Urfer is once again trying to make a go during a difficult economic period in the auto industry — an industry he has been in for 50 years.

Only this time, instead of fixing tractors Urfer is trying a more novel approach: He is aiming to become one of the first auto dealers in Florida to sell India-made, diesel-fueled Mahindra trucks and sports utility vehicles. Mumbai-based Mahindra & Mahindra, which started out building post World War II Jeeps, is a dominant force in motor vehicle sales in India.

Mahindra's American-based distributor sought domestic dealers for the vehicles a few years ago. Urfer jumped at the chance, saying he was one of the first to sign up.

The effort isn't mere window dressing. Urfer's family-run dealership has spent more than $1 million to build a glossy 1,500-square-foot showroom for the trucks on Clark Road in Sarasota, next to the family's flagship Land Rover dealership.

“We've been trying to do this for years,” says Urfer, the 83-year-old patriarch of a well-known philanthropic family in Sarasota.

Chip Bennett, who runs the Land Rover dealership for the Urfer family, says the first Mahindra trucks and SUVs could be in Sarasota as early as February. Prices for the vehicles haven't been set yet by Mahindra executives, some of whom personally visited Urfer's operations last year.

Bennett hopes the vehicles will inject some energy into the lethargic luxury auto market, where, at least at his dealership, “it takes a lot more effort to sale a car” these days.

“We have had a huge amount of interest in this already,” says Bennett. “Everyone is asking about it.”

The interest rests partially in the fact that Mahindra is considered to be a step ahead of American and many Japanese automakers in the race for today's auto trend: going green.

Indeed, Mahindra's diesel-fueled vehicles get at least 30 miles to a gallon. The company already exports its trucks to countries in Europe, Africa, South America and the Middle East. Mahindra has also sold farming equipment in some American cities for the past few years.

Urfer has been in the car business almost as long Mahindra. He moved with his family from Kansas to Sarasota in the 1960s and opened a Volkswagen dealership. He would go on to sell Toyotas, Audis, Porsches, BMWs and now Land Rovers.

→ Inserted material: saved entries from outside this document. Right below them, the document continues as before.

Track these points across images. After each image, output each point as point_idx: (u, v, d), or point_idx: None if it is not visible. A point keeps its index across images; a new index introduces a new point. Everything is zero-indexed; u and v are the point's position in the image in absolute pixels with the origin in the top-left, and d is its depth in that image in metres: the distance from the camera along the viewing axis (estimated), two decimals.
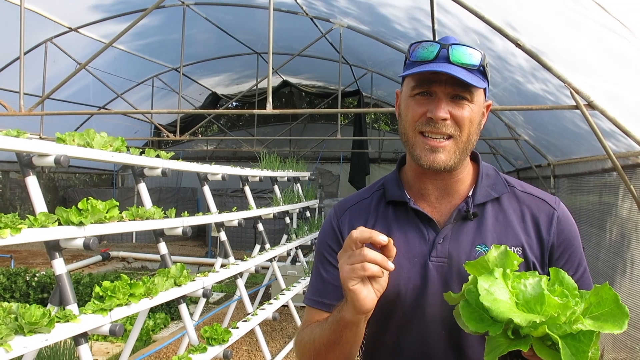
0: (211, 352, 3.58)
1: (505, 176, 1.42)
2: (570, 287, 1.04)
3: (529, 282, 1.04)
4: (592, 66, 4.02)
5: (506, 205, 1.35)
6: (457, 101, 1.26)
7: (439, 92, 1.26)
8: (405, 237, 1.35)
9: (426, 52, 1.27)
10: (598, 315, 0.99)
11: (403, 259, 1.31)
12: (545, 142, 6.85)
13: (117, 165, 14.00)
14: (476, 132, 1.31)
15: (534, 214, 1.34)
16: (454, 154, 1.28)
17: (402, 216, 1.38)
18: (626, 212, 4.29)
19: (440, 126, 1.26)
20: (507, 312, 0.97)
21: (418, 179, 1.39)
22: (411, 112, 1.30)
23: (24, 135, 2.65)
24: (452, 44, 1.27)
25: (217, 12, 8.00)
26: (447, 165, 1.28)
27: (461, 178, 1.37)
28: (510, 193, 1.37)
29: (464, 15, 4.15)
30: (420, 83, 1.28)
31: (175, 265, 3.51)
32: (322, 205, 10.62)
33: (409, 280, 1.31)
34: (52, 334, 2.40)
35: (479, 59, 1.27)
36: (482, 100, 1.32)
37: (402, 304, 1.31)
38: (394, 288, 1.29)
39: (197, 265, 9.39)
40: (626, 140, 3.92)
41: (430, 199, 1.38)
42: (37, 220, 2.55)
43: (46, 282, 6.73)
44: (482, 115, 1.33)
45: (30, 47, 7.55)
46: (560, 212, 1.35)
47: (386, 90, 12.39)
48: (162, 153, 3.79)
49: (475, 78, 1.26)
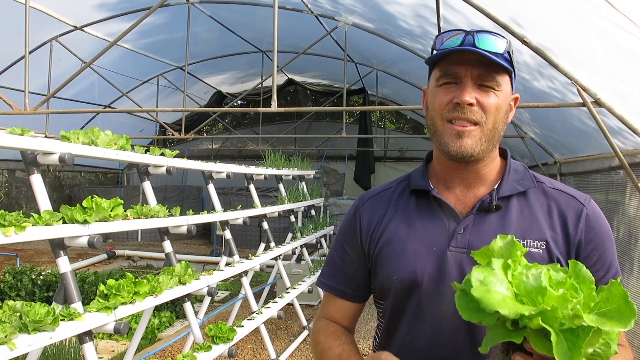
0: (216, 351, 3.58)
1: (534, 173, 1.41)
2: (587, 280, 1.01)
3: (531, 272, 1.02)
4: (599, 63, 3.99)
5: (533, 199, 1.34)
6: (484, 88, 1.26)
7: (465, 78, 1.26)
8: (425, 226, 1.35)
9: (451, 40, 1.28)
10: (605, 311, 0.96)
11: (421, 248, 1.32)
12: (551, 139, 6.82)
13: (122, 164, 14.03)
14: (503, 121, 1.30)
15: (562, 209, 1.32)
16: (480, 140, 1.27)
17: (424, 205, 1.38)
18: (633, 210, 4.26)
19: (467, 111, 1.25)
20: (495, 304, 0.95)
21: (444, 171, 1.39)
22: (438, 101, 1.30)
23: (29, 133, 2.64)
24: (477, 31, 1.27)
25: (221, 10, 7.99)
26: (474, 151, 1.27)
27: (488, 171, 1.36)
28: (537, 188, 1.36)
29: (469, 12, 4.12)
30: (446, 70, 1.29)
31: (180, 264, 3.51)
32: (327, 203, 10.63)
33: (425, 268, 1.30)
34: (57, 332, 2.40)
35: (505, 45, 1.27)
36: (508, 90, 1.31)
37: (418, 293, 1.31)
38: (410, 276, 1.30)
39: (202, 263, 9.40)
40: (634, 138, 3.89)
41: (455, 191, 1.37)
42: (41, 218, 2.54)
43: (52, 280, 6.75)
44: (508, 106, 1.33)
45: (35, 46, 7.58)
46: (590, 210, 1.32)
47: (391, 88, 12.36)
48: (166, 151, 3.78)
49: (501, 60, 1.26)
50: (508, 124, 1.34)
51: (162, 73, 10.72)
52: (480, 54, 1.23)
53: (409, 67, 9.14)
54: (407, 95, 12.19)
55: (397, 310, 1.36)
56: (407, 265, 1.27)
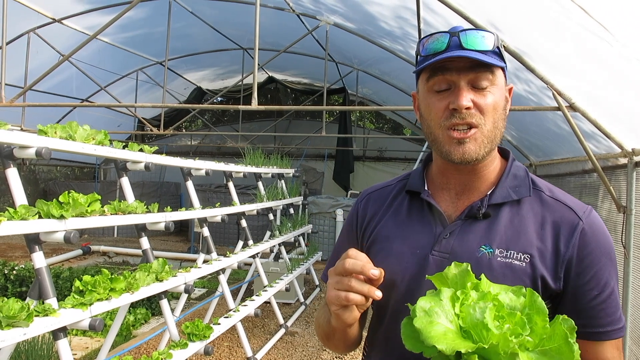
0: (192, 348, 3.58)
1: (535, 178, 1.34)
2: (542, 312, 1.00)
3: (478, 305, 1.00)
4: (575, 68, 4.07)
5: (526, 209, 1.28)
6: (478, 90, 1.22)
7: (459, 81, 1.22)
8: (413, 227, 1.34)
9: (437, 43, 1.24)
10: (546, 350, 0.96)
11: (405, 249, 1.31)
12: (527, 142, 6.93)
13: (99, 159, 13.87)
14: (502, 117, 1.26)
15: (556, 221, 1.25)
16: (482, 142, 1.23)
17: (416, 207, 1.37)
18: (606, 212, 4.36)
19: (465, 115, 1.21)
20: (434, 338, 0.95)
21: (441, 173, 1.36)
22: (434, 109, 1.25)
23: (5, 126, 2.61)
24: (462, 30, 1.23)
25: (203, 6, 7.96)
26: (478, 155, 1.23)
27: (485, 174, 1.32)
28: (533, 197, 1.30)
29: (449, 15, 4.18)
30: (435, 75, 1.24)
31: (157, 261, 3.49)
32: (306, 202, 10.64)
33: (407, 270, 1.29)
34: (31, 328, 2.38)
35: (493, 41, 1.23)
36: (503, 82, 1.27)
37: (397, 293, 1.30)
38: (391, 277, 1.29)
39: (179, 260, 9.34)
40: (606, 142, 3.98)
41: (451, 194, 1.35)
42: (17, 212, 2.52)
43: (25, 275, 6.65)
44: (505, 99, 1.28)
45: (12, 38, 7.45)
46: (588, 224, 1.24)
47: (371, 88, 12.43)
48: (145, 147, 3.76)
49: (493, 58, 1.22)
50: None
51: (142, 68, 10.63)
52: (471, 58, 1.19)
53: (389, 67, 9.21)
54: (387, 96, 12.27)
55: (380, 309, 1.36)
56: (390, 265, 1.26)
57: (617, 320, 1.23)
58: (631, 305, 3.79)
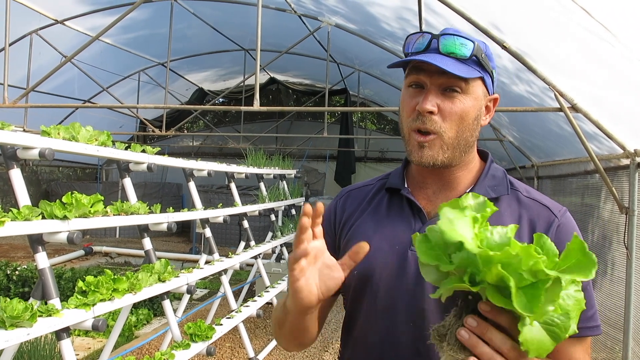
0: (194, 349, 3.58)
1: (512, 180, 1.37)
2: (551, 253, 0.96)
3: (496, 230, 0.97)
4: (576, 69, 4.07)
5: (503, 207, 1.30)
6: (448, 93, 1.23)
7: (429, 83, 1.24)
8: (392, 224, 1.34)
9: (418, 43, 1.27)
10: (565, 268, 0.93)
11: (384, 244, 1.31)
12: (529, 143, 6.93)
13: (101, 160, 13.89)
14: (471, 127, 1.27)
15: (532, 219, 1.28)
16: (442, 149, 1.25)
17: (396, 204, 1.38)
18: (608, 213, 4.36)
19: (427, 120, 1.23)
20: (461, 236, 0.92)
21: (418, 172, 1.38)
22: (406, 107, 1.29)
23: (9, 127, 2.63)
24: (443, 34, 1.25)
25: (205, 7, 7.97)
26: (435, 161, 1.26)
27: (461, 174, 1.34)
28: (511, 196, 1.33)
29: (451, 16, 4.18)
30: (411, 73, 1.27)
31: (160, 261, 3.50)
32: (307, 203, 10.63)
33: (385, 265, 1.29)
34: (34, 329, 2.38)
35: (471, 49, 1.23)
36: (479, 92, 1.27)
37: (375, 288, 1.30)
38: (368, 271, 1.29)
39: (181, 261, 9.35)
40: (608, 143, 3.98)
41: (428, 192, 1.36)
42: (20, 213, 2.53)
43: (27, 276, 6.67)
44: (480, 109, 1.28)
45: (15, 39, 7.47)
46: (563, 222, 1.28)
47: (373, 89, 12.43)
48: (148, 148, 3.78)
49: (465, 68, 1.22)
50: (487, 127, 1.32)
51: (144, 69, 10.64)
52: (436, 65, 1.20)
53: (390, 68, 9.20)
54: (389, 97, 12.27)
55: (355, 305, 1.35)
56: (368, 260, 1.22)
57: (586, 319, 1.20)
58: (634, 307, 3.79)
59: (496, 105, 1.35)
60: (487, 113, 1.33)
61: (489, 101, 1.32)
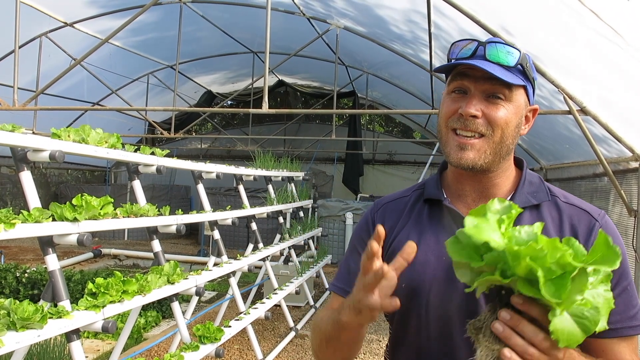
0: (203, 351, 3.59)
1: (549, 186, 1.37)
2: (579, 252, 0.99)
3: (524, 229, 1.01)
4: (585, 72, 4.06)
5: (545, 213, 1.31)
6: (492, 100, 1.25)
7: (473, 89, 1.25)
8: (436, 235, 1.33)
9: (464, 50, 1.28)
10: (592, 261, 0.96)
11: (431, 256, 1.30)
12: (538, 146, 6.90)
13: (110, 162, 13.95)
14: (512, 134, 1.28)
15: (574, 224, 1.28)
16: (484, 153, 1.26)
17: (437, 215, 1.37)
18: (617, 216, 4.33)
19: (470, 123, 1.24)
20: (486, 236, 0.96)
21: (456, 179, 1.37)
22: (445, 109, 1.29)
23: (19, 130, 2.65)
24: (490, 41, 1.26)
25: (214, 10, 8.00)
26: (475, 163, 1.26)
27: (499, 182, 1.34)
28: (551, 202, 1.33)
29: (460, 18, 4.18)
30: (454, 79, 1.28)
31: (169, 263, 3.51)
32: (315, 205, 10.64)
33: (434, 277, 1.29)
34: (45, 330, 2.40)
35: (517, 58, 1.25)
36: (522, 101, 1.28)
37: (425, 301, 1.29)
38: (418, 284, 1.29)
39: (189, 263, 9.37)
40: (617, 146, 3.96)
41: (467, 200, 1.36)
42: (31, 215, 2.54)
43: (36, 278, 6.70)
44: (521, 118, 1.30)
45: (25, 41, 7.53)
46: (603, 225, 1.28)
47: (381, 91, 12.42)
48: (157, 150, 3.79)
49: (511, 75, 1.23)
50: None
51: (153, 71, 10.69)
52: (484, 70, 1.21)
53: (399, 71, 9.20)
54: (397, 99, 12.26)
55: (405, 317, 1.34)
56: (415, 272, 1.25)
57: (628, 318, 1.21)
58: None
59: (535, 115, 1.36)
60: (527, 123, 1.34)
61: (529, 111, 1.33)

Urfer sold the BMW operation, just east of the Clark Road Land Rover dealership, in early 2008 — a few months before the national credit-crunch crushed the auto industry. The Urfers got $14 million for the land alone.

Urfer has sold cars and trucks so long that when he adds Mahindra to his list, he can also add this irony: The Land Rover brand was recently bought by Indian billionaire Ratan Tata, owner of one of Mahindra's biggest competitors.